In Hays v. Commonwealth of Kentucky, 171 Ky. 291, the alleged drunkenness of the defendant was the defense particularly relied on to excuse the crime charged, yet we held that the failure of the trial court to give an instruction submitting that ground of defense to the determination of the jury was not reversible error, in doing which we, in part, said:

“We do not think the evidence in this pase was sufficient to support an instruction on the subject of drunkenness. It is true the defendant testified that he was drunk, but, as said in Brennon v. Commonwealth, 169 Ky. 815, ‘there is a large difference between being drunk and being drunk to such an extent as not to know the acts one commits or their quality.’ The defendant may have been drunk, but, nevertheless, judging from his evidence, he knew everything that he did as well as the things that he did not do, and attempted to establish by his evidence every fact necessary to show his innocence of the crime charged. ... A criminal who has sufficient mind and memory to give a connected narrative of everything that happened and to relate in detail all the facts and circumstances that might excuse his conduct, is not in a good position to insist that he was entitled to an instruction on the subject of drunkenness merely because he testifies he was drunk. The unsupported evidence of the defendant that he was merely drunk, when all the facts and circumstances in the case show that he was sober, will not entitle him to an instruction on this subject, nor will the failure to so instruct be prejudicial error. The defense of drunkenness as an excuse for crime is not looked on with much favor; and when a defendant undertakes to assert a defense like this he must support it by some evidence more than his mere word when his word is contradicted by his acts, which show that he was sober and not drunk.”

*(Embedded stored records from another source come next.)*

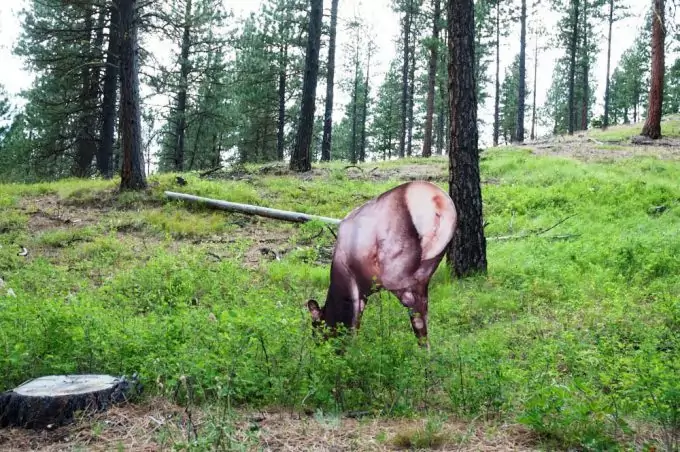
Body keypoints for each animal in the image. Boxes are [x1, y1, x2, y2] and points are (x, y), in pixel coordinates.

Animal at [306, 181, 456, 350]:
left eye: (316, 330)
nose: (321, 349)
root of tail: (438, 202)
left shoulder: (353, 283)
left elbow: (353, 324)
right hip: (429, 266)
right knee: (424, 311)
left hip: (396, 274)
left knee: (415, 311)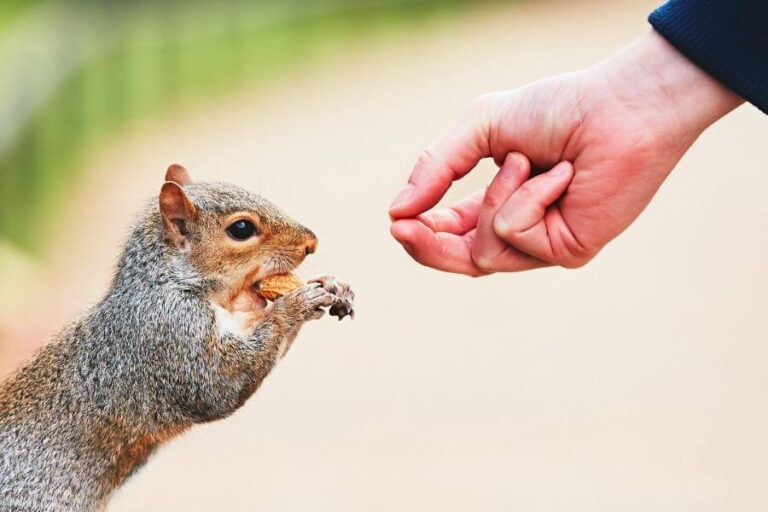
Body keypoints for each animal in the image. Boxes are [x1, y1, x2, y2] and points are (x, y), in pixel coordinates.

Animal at [0, 165, 355, 511]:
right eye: (241, 229)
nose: (311, 243)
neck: (166, 282)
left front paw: (331, 285)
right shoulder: (172, 333)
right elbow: (220, 382)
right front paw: (296, 303)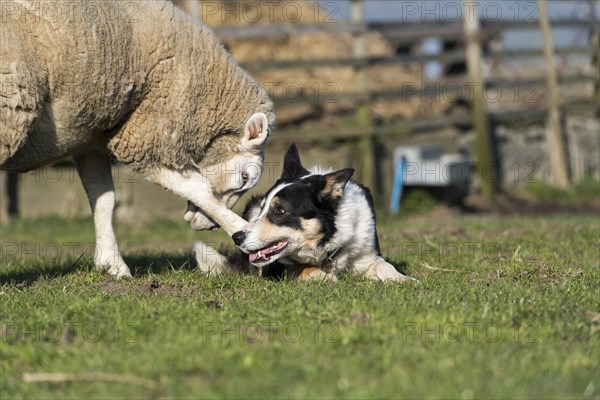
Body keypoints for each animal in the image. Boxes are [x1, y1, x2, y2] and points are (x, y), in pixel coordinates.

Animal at [0, 0, 276, 278]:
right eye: (245, 177)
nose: (206, 227)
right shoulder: (147, 135)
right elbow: (200, 191)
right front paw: (243, 229)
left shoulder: (92, 137)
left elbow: (103, 200)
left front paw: (112, 264)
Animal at [195, 144, 414, 282]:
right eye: (265, 208)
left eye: (280, 210)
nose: (237, 237)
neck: (329, 240)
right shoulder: (282, 267)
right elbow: (301, 266)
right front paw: (325, 277)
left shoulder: (368, 254)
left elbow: (385, 265)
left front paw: (403, 279)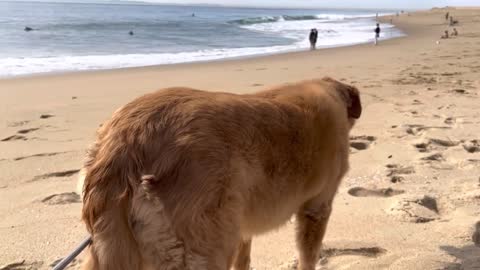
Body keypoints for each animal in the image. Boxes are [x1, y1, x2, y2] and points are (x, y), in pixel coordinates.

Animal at [79, 76, 362, 270]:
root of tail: (124, 144)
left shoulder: (243, 225)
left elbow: (244, 258)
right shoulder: (317, 208)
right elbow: (308, 257)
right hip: (205, 247)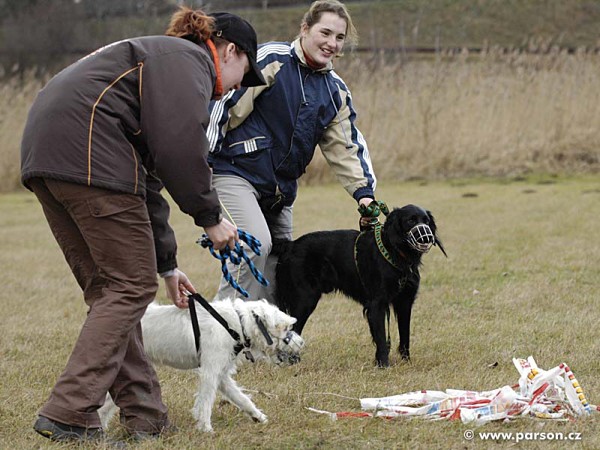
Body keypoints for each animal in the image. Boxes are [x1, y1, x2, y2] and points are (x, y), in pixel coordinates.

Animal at [100, 298, 304, 432]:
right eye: (286, 328)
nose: (301, 343)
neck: (236, 324)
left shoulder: (222, 375)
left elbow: (241, 398)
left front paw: (258, 417)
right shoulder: (210, 373)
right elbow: (206, 401)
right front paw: (206, 429)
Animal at [274, 206, 442, 368]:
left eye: (426, 221)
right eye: (410, 221)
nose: (427, 237)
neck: (395, 253)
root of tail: (290, 245)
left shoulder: (405, 303)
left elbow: (405, 336)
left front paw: (406, 362)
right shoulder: (376, 304)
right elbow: (381, 338)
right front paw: (383, 365)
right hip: (305, 300)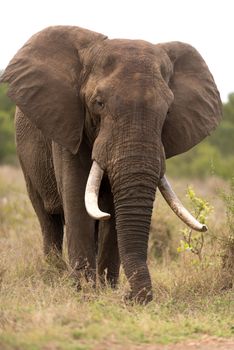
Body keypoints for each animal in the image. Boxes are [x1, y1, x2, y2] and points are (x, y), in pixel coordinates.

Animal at [0, 25, 222, 304]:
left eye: (168, 111)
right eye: (98, 103)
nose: (131, 297)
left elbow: (113, 213)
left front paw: (106, 290)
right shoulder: (68, 125)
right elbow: (76, 200)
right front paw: (84, 292)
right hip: (27, 159)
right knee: (47, 218)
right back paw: (53, 275)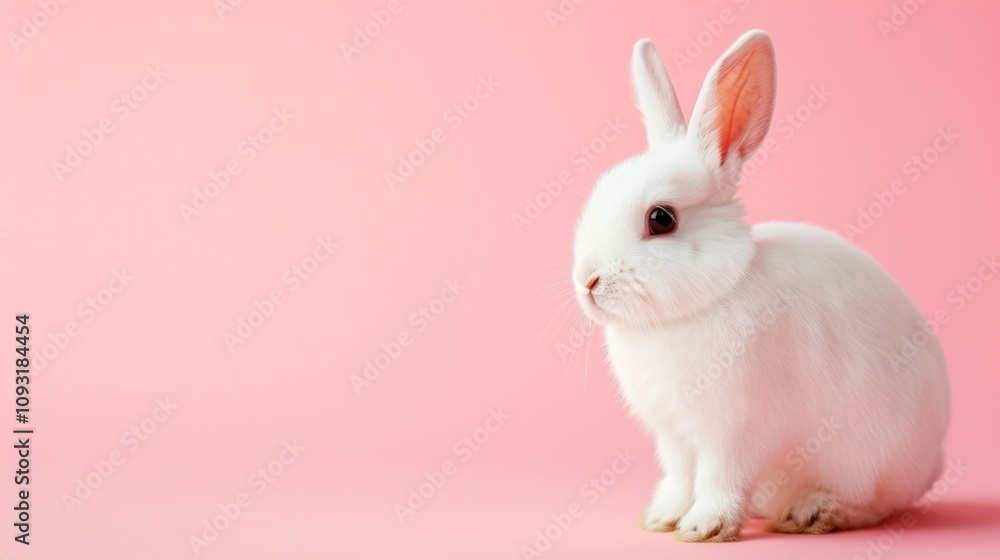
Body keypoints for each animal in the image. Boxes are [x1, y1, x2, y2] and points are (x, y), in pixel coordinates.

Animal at [571, 29, 950, 542]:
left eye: (661, 219)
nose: (587, 281)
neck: (708, 297)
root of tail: (934, 460)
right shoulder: (674, 435)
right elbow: (680, 477)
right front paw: (662, 519)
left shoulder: (735, 432)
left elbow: (718, 478)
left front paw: (704, 528)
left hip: (868, 457)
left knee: (873, 503)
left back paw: (812, 512)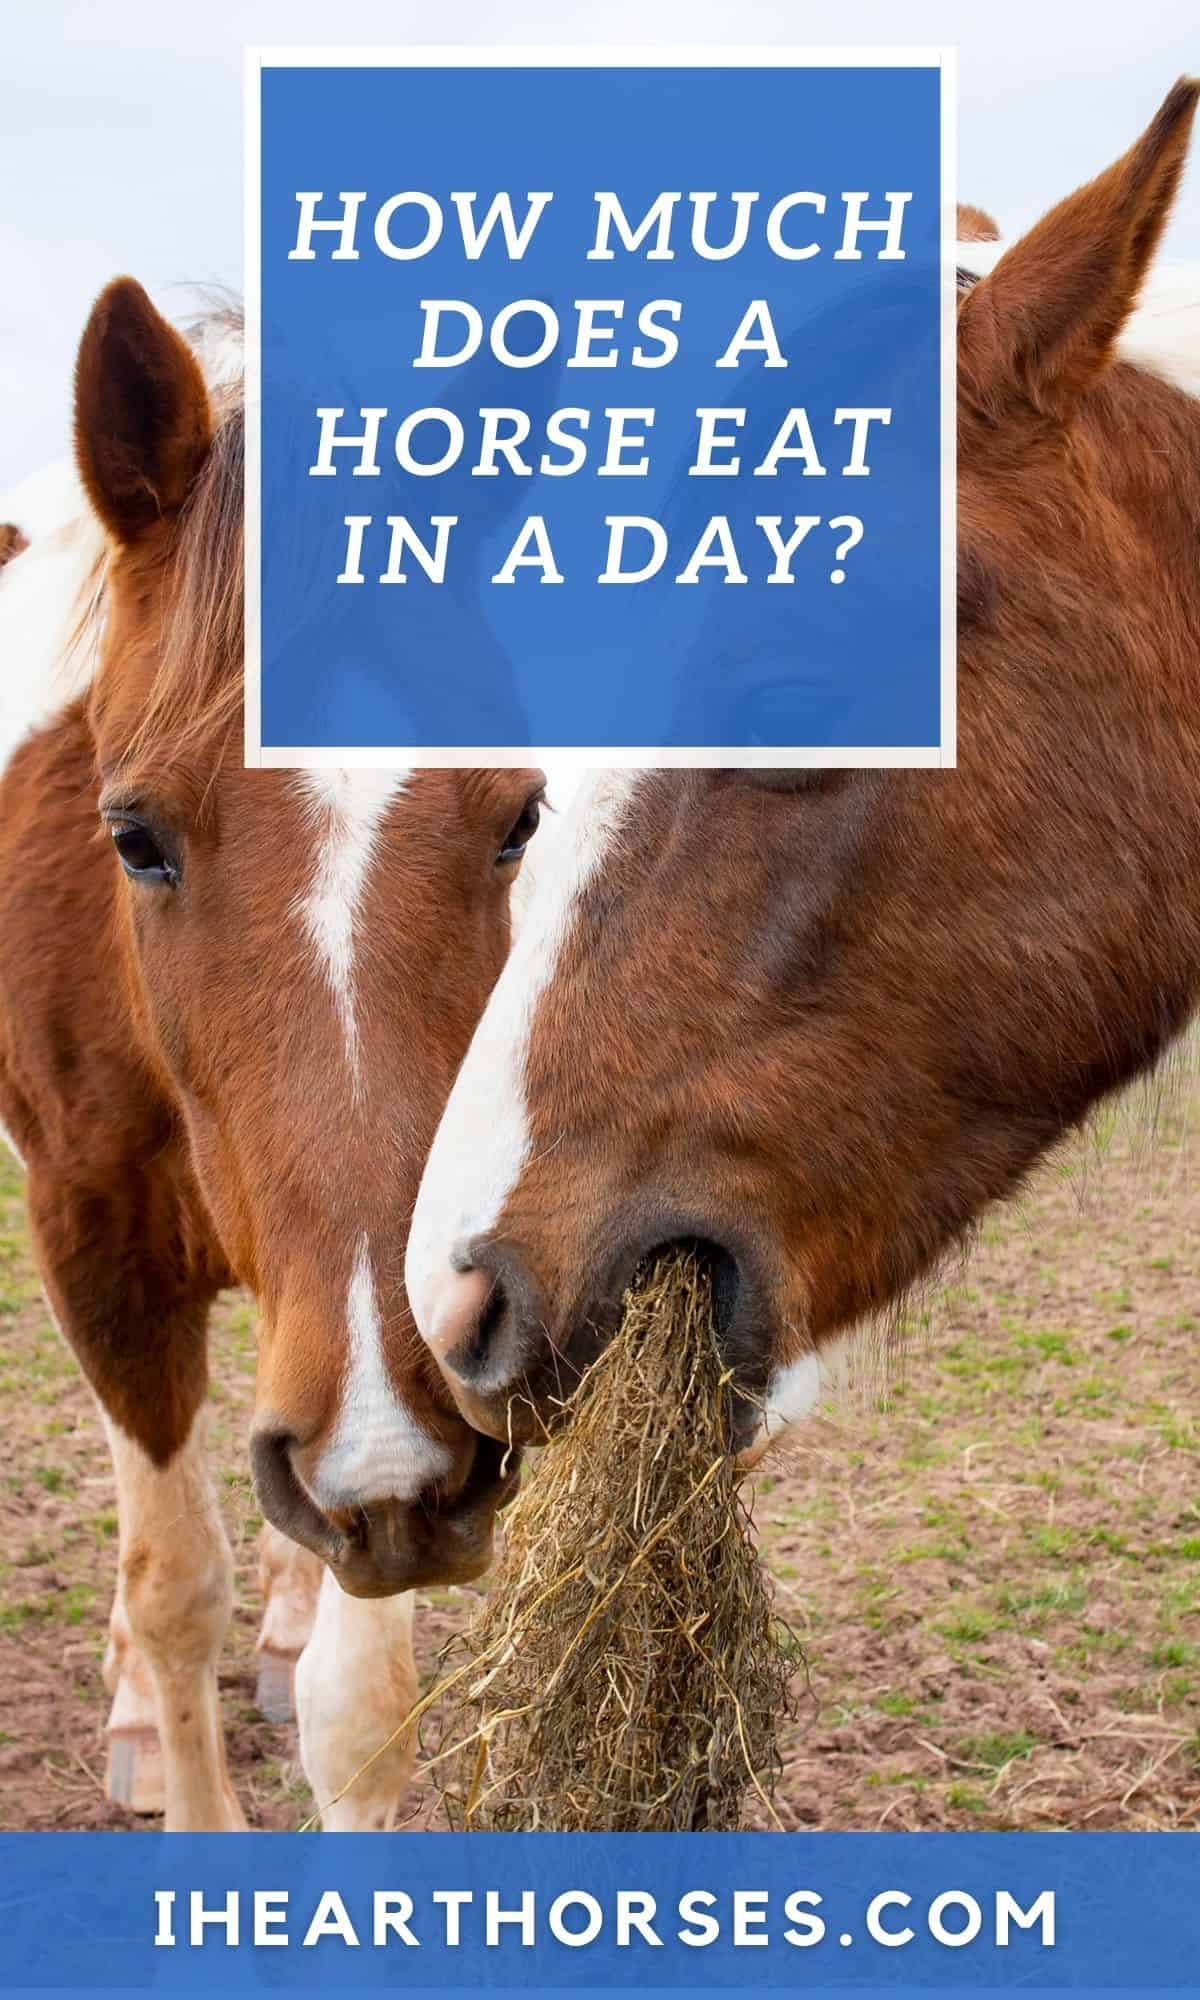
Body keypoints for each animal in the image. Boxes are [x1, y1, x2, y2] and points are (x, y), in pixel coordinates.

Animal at [0, 280, 547, 1828]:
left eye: (520, 818)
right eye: (134, 837)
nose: (389, 1451)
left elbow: (360, 1711)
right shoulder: (96, 1246)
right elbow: (174, 1585)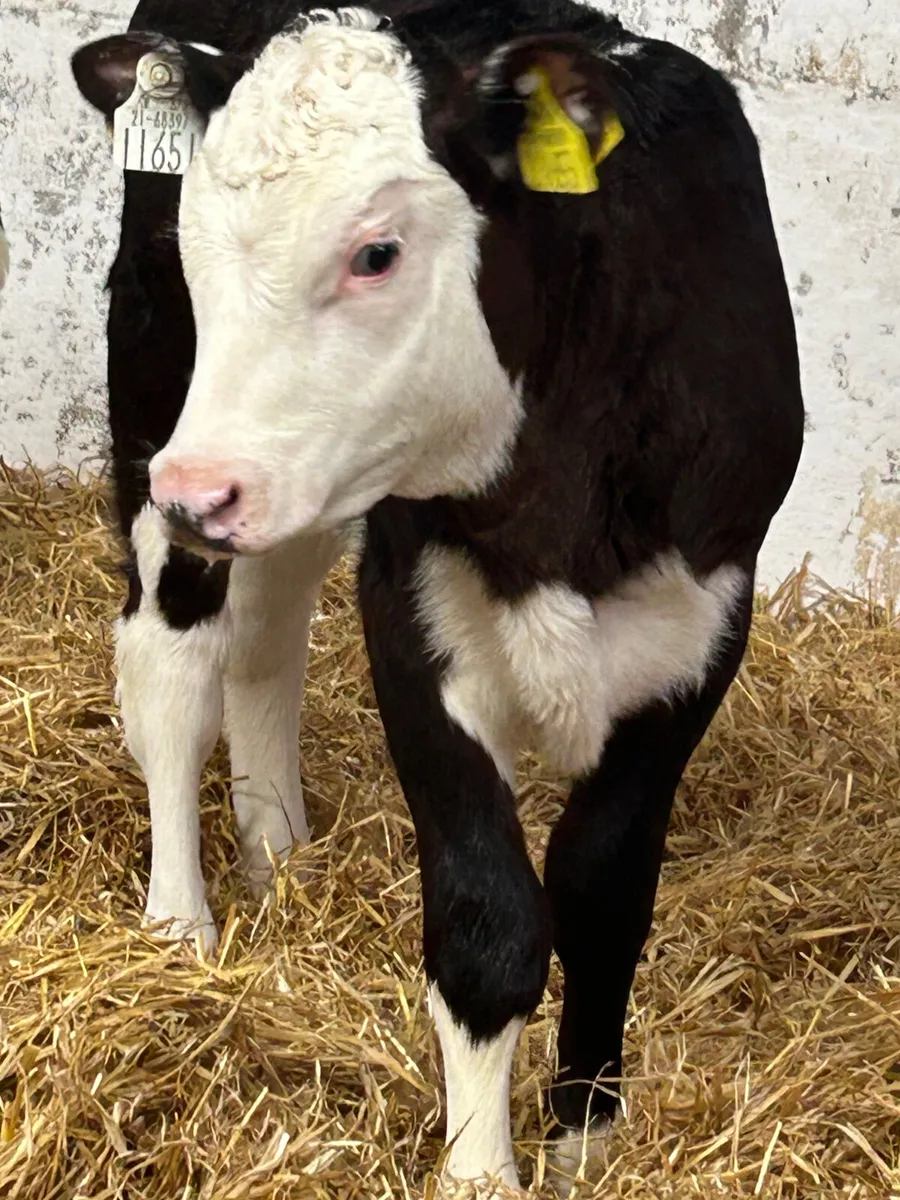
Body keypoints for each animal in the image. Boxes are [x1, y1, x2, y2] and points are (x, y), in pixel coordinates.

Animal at [71, 2, 804, 1191]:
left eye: (377, 252)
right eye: (193, 242)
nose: (201, 491)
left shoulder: (705, 622)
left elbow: (605, 894)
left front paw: (584, 1137)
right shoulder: (412, 615)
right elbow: (487, 920)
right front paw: (480, 1168)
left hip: (293, 484)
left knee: (266, 636)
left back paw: (279, 853)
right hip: (162, 411)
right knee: (172, 668)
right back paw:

Clearly the facts of the instant case bring it safely within the rule stated in the opinion of the case, supra. Indeed, the facts here present a stronger reason for the application of the rule in question, for the showing made by appellant’s own acts and admission of the absence of the intoxication of which he claims to have been the victim at the time of the commission by him of the crime charged, is supplemented and supported by the witnesses for the Commonwealth. It therefore follows from what has been said, that the failure of the trial court to give the instruction respecting the defense of drunkenness was not error.

We find no prejudicial error in the admission or rejection of evidence by the trial court, and as, -in our opinion, the appellant obtained a fair trial in the court below, the judgment is affirmed.